Task brief - Reproduce the stretch of lines from the one containing "Informationen" through the one containing "Gastgeschenke Hochzeit", keeping each line as it appears.

Text data extracted from pages -

□ □ □ □ □ □ □

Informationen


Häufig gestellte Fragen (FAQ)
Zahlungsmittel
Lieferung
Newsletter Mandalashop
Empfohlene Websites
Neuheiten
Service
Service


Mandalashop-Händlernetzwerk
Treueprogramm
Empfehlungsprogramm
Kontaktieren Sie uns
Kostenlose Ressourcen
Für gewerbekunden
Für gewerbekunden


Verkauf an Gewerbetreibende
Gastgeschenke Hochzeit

□ □ □ □ □ □ □

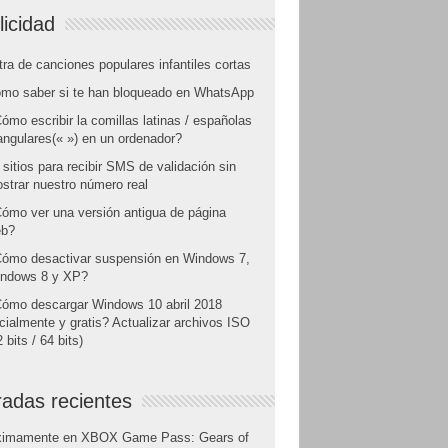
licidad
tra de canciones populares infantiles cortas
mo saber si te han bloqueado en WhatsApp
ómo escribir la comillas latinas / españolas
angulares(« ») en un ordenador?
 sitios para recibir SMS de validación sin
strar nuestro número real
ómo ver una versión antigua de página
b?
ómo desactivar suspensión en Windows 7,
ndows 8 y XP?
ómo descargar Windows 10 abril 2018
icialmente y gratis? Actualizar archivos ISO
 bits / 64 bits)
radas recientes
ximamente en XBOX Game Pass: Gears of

□ □ □ □ □ □ □

Expected answer -
Informationen


Häufig gestellte Fragen (FAQ)
Zahlungsmittel
Lieferung
Newsletter Mandalashop
Empfohlene Websites
Neuheiten
Service
Service


Mandalashop-Händlernetzwerk
Treueprogramm
Empfehlungsprogramm
Kontaktieren Sie uns
Kostenlose Ressourcen
Für gewerbekunden
Für gewerbekunden


Verkauf an Gewerbetreibende
Gastgeschenke Hochzeit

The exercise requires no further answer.